"""

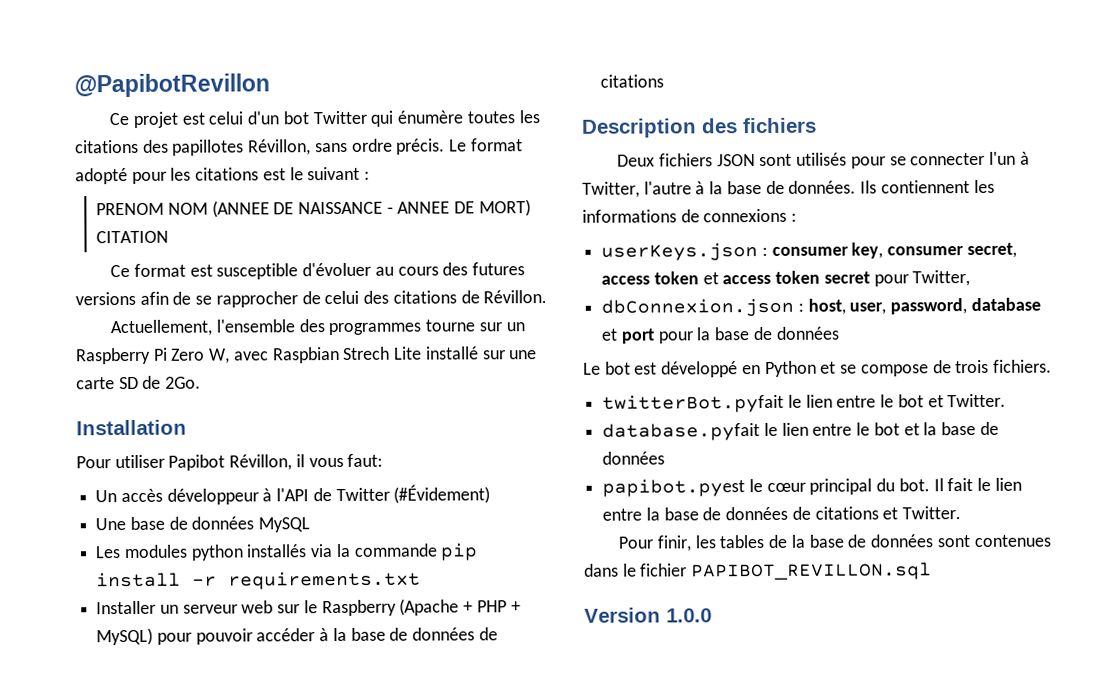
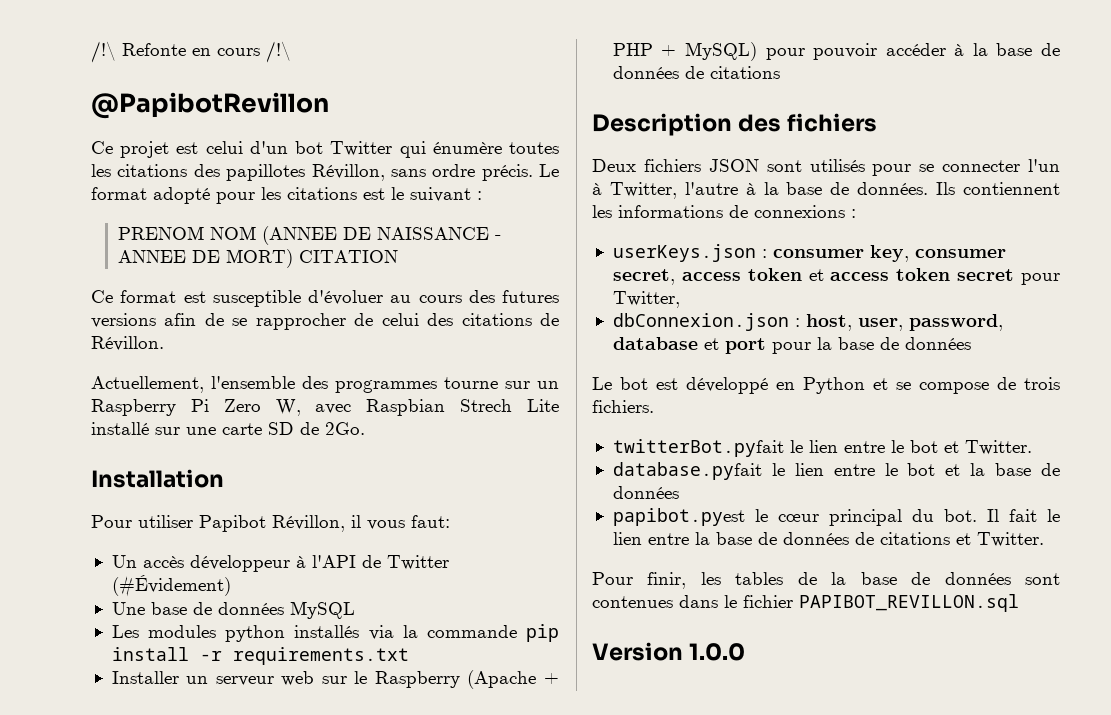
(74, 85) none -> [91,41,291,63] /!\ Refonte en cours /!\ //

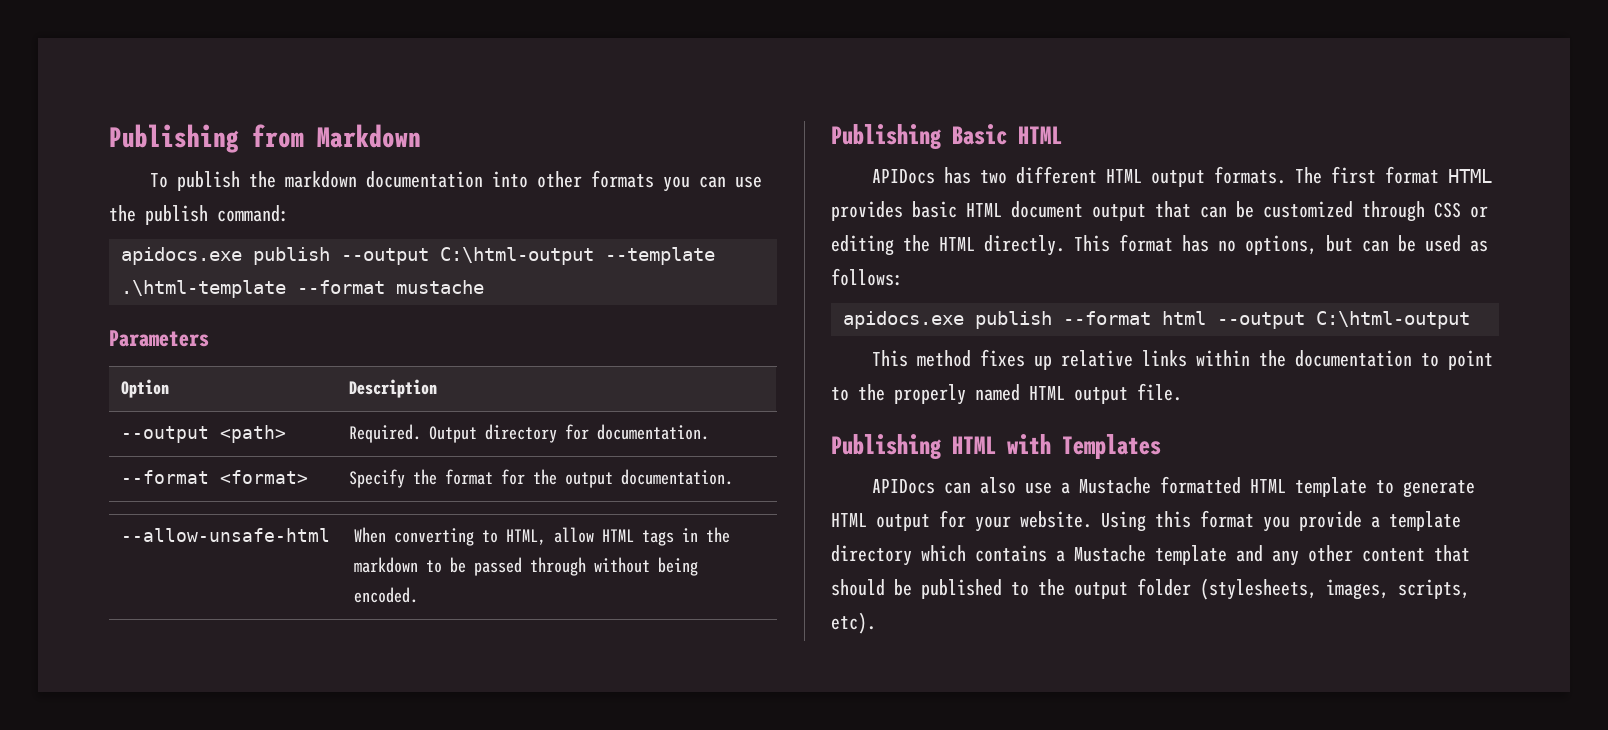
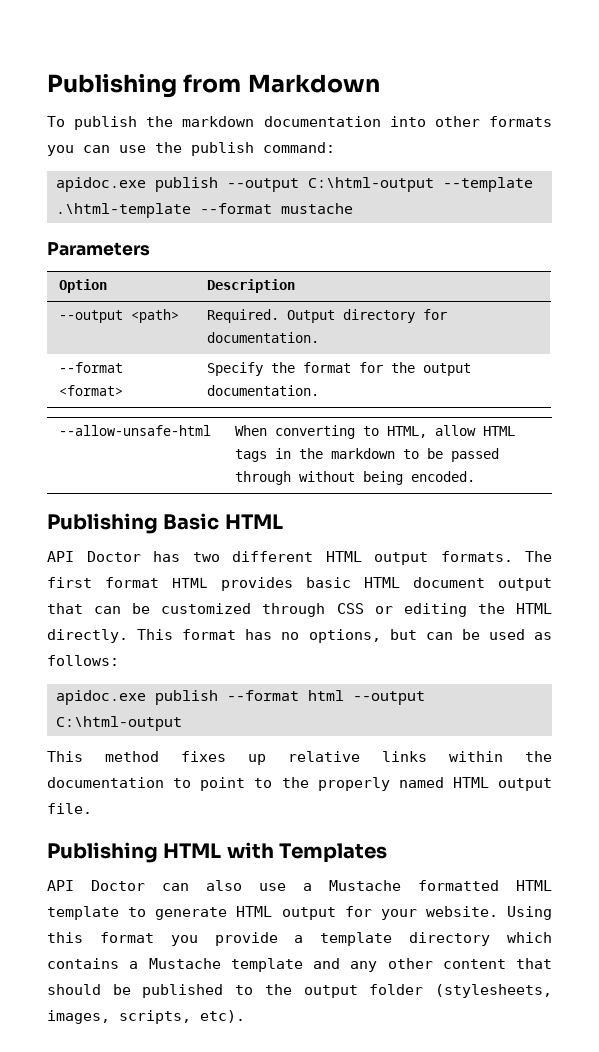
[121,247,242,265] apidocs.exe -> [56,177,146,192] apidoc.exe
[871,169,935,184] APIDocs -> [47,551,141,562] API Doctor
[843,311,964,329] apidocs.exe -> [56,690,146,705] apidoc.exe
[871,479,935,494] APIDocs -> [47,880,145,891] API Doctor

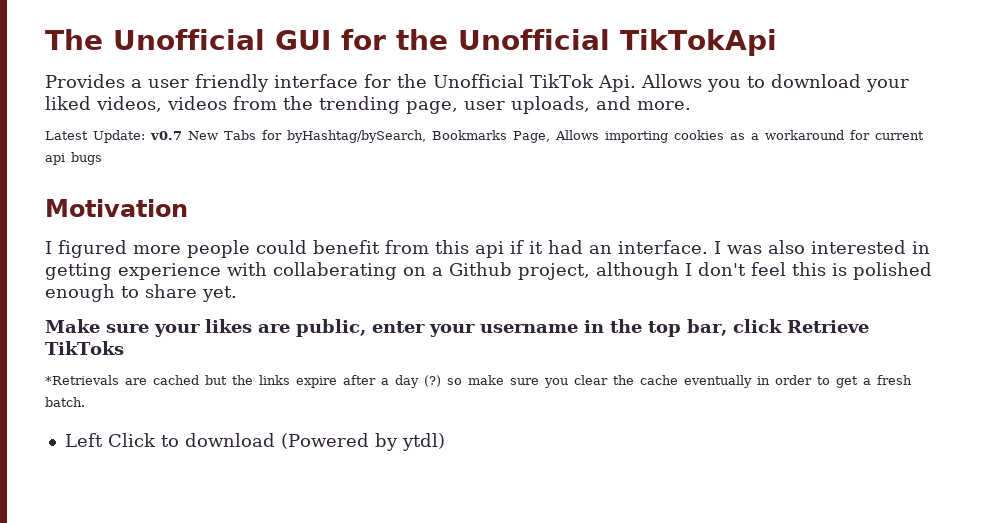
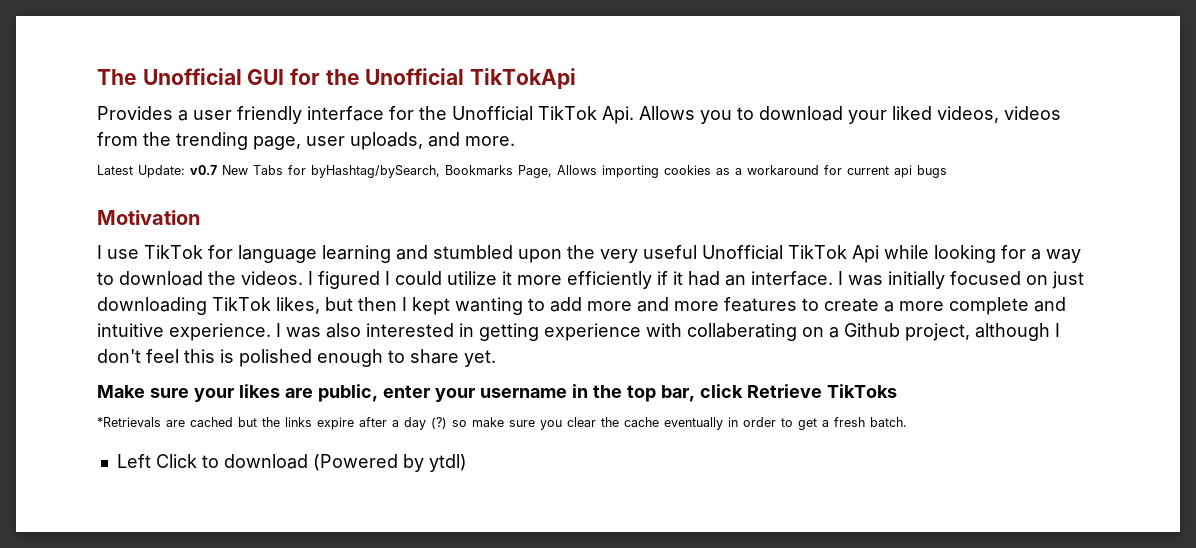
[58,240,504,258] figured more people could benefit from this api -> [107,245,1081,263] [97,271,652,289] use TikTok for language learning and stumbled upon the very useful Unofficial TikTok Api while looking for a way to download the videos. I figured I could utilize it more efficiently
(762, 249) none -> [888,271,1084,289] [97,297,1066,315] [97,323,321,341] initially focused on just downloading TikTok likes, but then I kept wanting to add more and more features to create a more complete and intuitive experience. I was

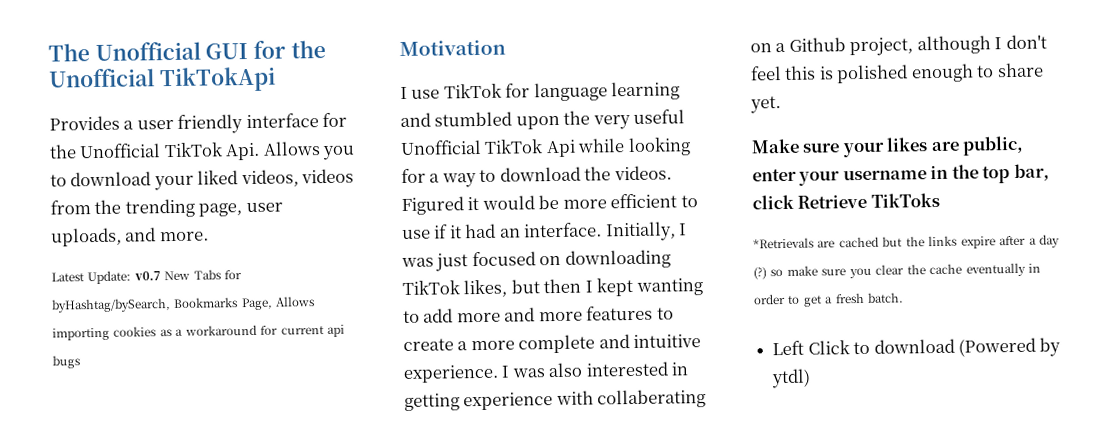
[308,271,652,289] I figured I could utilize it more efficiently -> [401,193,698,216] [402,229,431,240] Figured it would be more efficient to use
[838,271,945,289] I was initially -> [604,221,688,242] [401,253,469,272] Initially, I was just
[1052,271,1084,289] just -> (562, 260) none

"""

**ASSIGNED TASK**
Everything from the line with "[838,271,945,289] I was" down to the final line above is to be retyped exactly. Leave the earlier lines out.

**WRITTEN SOLUTION**
[838,271,945,289] I was initially -> [604,221,688,242] [401,253,469,272] Initially, I was just
[1052,271,1084,289] just -> (562, 260) none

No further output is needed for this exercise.